What to work on:
Quote the entries in full, character for character, without their images.

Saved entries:
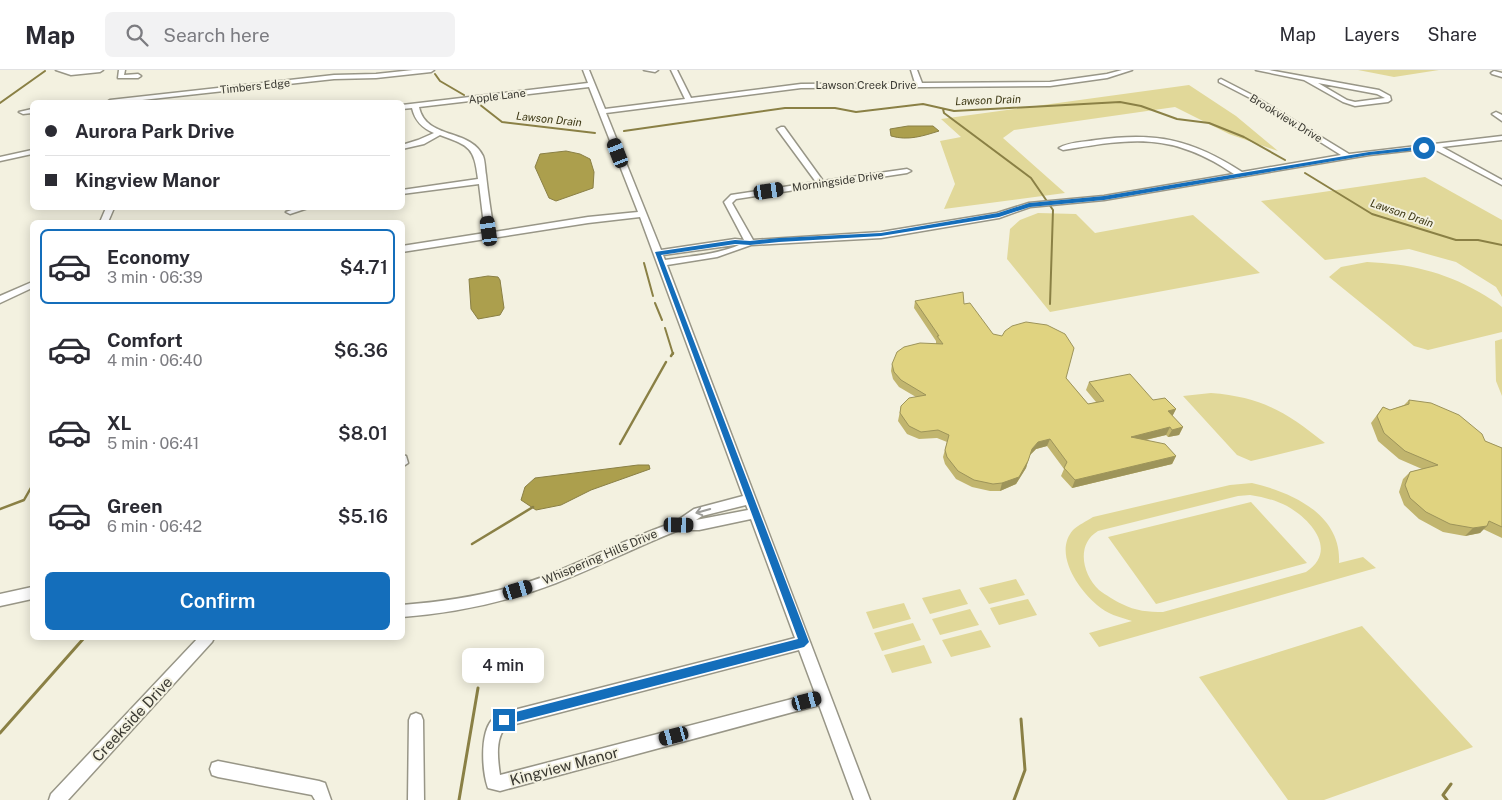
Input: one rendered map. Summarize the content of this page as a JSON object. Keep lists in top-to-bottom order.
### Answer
{
  "streets": {
    "street": [
      "Lawson Creek Drive",
      "Timbers Edge",
      "Apple Lane",
      "Brookview Drive",
      "Morningside Drive",
      "Whispering Hills Drive",
      "Creekside Drive",
      "Kingview Manor"
    ]
  },
  "water": ["Lawson Drain"],
  "page": {
    "header": "Map",
    "search": "Search here",
    "nav": ["Map", "Layers", "Share"],
    "banner": ["Aurora Park Drive", "Kingview Manor"],
    "list": [
      {
        "name": "Economy",
        "note": "3 min · 06:39",
        "value": "$4.71"
      },
      {
        "name": "Comfort",
        "note": "4 min · 06:40",
        "value": "$6.36"
      },
      {
        "name": "XL",
        "note": "5 min · 06:41",
        "value": "$8.01"
      },
      {
        "name": "Green",
        "note": "6 min · 06:42",
        "value": "$5.16"
      }
    ],
    "buttons": "Confirm",
    "bubble": "4 min"
  }
}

Your solution:
Input: one rendered map. Summarize the content of this page as a JSON object. Keep lists in top-to-bottom order.
### Answer
{
  "streets": {
    "street": [
      "Lawson Creek Drive",
      "Timbers Edge",
      "Apple Lane",
      "Brookview Drive",
      "Morningside Drive",
      "Whispering Hills Drive",
      "Creekside Drive",
      "Kingview Manor"
    ]
  },
  "water": ["Lawson Drain"],
  "page": {
    "header": "Map",
    "search": "Search here",
    "nav": ["Map", "Layers", "Share"],
    "banner": ["Aurora Park Drive", "Kingview Manor"],
    "list": [
      {
        "name": "Economy",
        "note": "3 min · 06:39",
        "value": "$4.71"
      },
      {
        "name": "Comfort",
        "note": "4 min · 06:40",
        "value": "$6.36"
      },
      {
        "name": "XL",
        "note": "5 min · 06:41",
        "value": "$8.01"
      },
      {
        "name": "Green",
        "note": "6 min · 06:42",
        "value": "$5.16"
      }
    ],
    "buttons": "Confirm",
    "bubble": "4 min"
  }
}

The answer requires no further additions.